The American system of democratic government has historically been generally responsive to popular will.

And this has demonstrated to foes and allies that as tough, resilient and even generous as Americans can be, in modern times, they simply do not possess the patience or political will to finish the military efforts they so blithely undertake. They cannot outlast cunning enemies willing to sacrifice as many of their own as necessary.

Iraq was supposed to be a quick in-and-out Saddam Hussein overthrow. Of course, insurgents emerged, and the new government required stabilizing, and tribes and sects got involved. We had to surge involvement to protect the existing investment of blood and treasure, and the bog got deeper. Some 5,000 troops remain there.

By 2011, the next president, Barack Obama, was in a hurry to withdraw all U.S. troops for the 2012 election and the real war on terrorists in Afghanistan. There, he boosted U.S. troop levels at one point to 100,000.

But that left a vacuum in Iraq and civil war-torn Syria as spawning grounds for an expansionist and vicious ISIS, which Obama showed little interest in eliminating.

To his credit as promised, Trump instructed Defense Secretary James Mattis to unleash U.S. forces and destroy the ISIS caliphate, which they did in one year. Like Obama however, Trump was in a hurry to withdraw U.S. troops. It’s a bipartisan proclivity, especially the year before an attempted reelection.

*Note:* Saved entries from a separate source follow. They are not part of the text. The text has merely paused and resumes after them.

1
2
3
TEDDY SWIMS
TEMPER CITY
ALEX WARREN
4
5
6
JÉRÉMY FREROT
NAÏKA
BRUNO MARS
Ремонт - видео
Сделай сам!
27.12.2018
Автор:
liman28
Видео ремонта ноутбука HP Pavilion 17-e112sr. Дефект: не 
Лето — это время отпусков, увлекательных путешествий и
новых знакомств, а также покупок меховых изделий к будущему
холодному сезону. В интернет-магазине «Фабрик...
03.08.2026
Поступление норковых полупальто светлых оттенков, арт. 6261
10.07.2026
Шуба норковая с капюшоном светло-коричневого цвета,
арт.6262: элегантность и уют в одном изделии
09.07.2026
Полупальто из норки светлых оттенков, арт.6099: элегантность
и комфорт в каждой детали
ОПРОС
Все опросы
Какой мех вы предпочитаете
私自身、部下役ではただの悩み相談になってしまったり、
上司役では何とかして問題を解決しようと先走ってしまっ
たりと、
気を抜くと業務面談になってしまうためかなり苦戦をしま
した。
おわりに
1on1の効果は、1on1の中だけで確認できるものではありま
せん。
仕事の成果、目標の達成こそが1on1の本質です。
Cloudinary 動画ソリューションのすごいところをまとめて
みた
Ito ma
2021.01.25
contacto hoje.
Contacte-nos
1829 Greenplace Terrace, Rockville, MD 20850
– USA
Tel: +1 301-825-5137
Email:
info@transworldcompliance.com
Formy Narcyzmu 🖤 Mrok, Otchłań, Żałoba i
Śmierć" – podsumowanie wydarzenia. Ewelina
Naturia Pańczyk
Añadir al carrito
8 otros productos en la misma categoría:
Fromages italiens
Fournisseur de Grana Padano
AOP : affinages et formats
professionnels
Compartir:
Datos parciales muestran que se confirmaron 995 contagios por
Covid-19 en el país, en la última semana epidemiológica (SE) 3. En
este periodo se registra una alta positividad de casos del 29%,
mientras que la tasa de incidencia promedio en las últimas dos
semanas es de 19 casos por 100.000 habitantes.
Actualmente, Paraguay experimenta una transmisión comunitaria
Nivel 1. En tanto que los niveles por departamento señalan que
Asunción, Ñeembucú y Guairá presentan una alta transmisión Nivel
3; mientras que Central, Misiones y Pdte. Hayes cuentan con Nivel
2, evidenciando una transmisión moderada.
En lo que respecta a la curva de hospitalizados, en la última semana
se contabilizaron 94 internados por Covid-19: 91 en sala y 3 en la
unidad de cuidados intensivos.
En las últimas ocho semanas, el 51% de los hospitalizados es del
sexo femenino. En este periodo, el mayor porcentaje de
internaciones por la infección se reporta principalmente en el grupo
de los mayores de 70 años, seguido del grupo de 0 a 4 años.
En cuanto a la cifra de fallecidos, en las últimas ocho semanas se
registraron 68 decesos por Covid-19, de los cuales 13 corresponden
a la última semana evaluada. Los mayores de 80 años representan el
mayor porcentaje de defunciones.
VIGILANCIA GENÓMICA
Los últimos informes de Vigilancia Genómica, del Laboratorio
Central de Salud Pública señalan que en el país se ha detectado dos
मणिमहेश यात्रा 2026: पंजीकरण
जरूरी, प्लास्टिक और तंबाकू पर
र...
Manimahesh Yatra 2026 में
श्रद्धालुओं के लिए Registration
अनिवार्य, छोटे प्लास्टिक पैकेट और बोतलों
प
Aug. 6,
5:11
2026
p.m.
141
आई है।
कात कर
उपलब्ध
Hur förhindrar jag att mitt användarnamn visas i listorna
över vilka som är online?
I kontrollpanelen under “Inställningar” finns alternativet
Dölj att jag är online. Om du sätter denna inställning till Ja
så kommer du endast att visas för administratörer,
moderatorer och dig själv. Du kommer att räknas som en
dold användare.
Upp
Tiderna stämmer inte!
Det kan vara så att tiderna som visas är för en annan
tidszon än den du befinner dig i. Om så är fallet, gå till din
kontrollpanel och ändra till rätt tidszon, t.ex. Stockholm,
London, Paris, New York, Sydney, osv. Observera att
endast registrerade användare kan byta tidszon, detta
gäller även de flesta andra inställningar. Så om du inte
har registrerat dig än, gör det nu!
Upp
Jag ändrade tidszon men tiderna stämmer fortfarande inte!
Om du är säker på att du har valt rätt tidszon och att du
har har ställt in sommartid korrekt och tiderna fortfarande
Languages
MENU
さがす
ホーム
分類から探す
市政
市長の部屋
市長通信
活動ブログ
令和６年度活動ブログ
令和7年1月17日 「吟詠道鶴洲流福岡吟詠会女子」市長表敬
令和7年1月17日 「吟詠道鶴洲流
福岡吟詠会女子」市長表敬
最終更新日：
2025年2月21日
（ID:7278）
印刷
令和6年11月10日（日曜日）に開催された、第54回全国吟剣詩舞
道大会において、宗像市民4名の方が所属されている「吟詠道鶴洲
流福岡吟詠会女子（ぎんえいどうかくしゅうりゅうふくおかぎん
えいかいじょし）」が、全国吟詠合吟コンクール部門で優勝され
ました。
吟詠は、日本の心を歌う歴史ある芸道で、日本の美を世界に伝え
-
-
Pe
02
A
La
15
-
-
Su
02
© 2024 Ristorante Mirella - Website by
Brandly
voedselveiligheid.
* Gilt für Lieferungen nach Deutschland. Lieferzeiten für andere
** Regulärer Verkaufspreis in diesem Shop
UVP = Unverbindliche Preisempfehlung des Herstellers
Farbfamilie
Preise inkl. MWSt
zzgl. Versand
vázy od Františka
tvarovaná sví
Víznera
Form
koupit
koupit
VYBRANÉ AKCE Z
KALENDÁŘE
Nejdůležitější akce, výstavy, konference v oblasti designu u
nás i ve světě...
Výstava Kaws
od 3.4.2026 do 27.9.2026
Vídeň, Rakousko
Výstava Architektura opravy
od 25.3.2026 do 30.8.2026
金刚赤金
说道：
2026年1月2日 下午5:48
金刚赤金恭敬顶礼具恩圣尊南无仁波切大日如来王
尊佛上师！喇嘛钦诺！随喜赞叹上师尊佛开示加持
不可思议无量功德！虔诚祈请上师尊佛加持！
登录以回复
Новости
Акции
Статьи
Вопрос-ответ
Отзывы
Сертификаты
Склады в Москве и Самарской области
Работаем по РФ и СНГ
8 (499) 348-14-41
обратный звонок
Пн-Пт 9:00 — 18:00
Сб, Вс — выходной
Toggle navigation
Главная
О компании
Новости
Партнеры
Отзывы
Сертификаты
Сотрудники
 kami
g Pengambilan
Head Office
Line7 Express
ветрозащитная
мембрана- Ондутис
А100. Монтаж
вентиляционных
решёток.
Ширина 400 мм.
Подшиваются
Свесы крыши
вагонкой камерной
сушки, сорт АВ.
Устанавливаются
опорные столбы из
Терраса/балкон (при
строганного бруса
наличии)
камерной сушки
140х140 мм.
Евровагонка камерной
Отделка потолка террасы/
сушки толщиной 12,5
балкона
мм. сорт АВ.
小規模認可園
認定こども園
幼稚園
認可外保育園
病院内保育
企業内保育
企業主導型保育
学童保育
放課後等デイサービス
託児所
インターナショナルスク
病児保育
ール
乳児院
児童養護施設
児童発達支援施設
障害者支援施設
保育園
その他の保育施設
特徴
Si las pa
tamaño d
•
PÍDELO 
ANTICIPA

Without consulting advisers, Trump late last year announced all 2,000 U.S. troops would immediately leave Syria. This was news to General Mattis, who knew ISIS would regroup in splintered bands.

The result: Mattis resigned, costing Trump his most valuable cabinet member. And those 2,000 troops are still in Syria, as Mattis would have argued.

The original U.S. presence in Afghanistan was to capture bin Laden, destroy his camps and oust the Taliban. In the ensuing 6,526 days, the United States has spent $2.4 trillion in treasure and the lives of 2,433 military men and women and another 1,143 allies.

A recent Pew Research Center poll found that after all that, nearly 6 in 10 veterans and members of the public believe the Afghan war was “not worth fighting.”

What do you think? More importantly, do you think the country and its government have learned any lasting lessons? I don’t.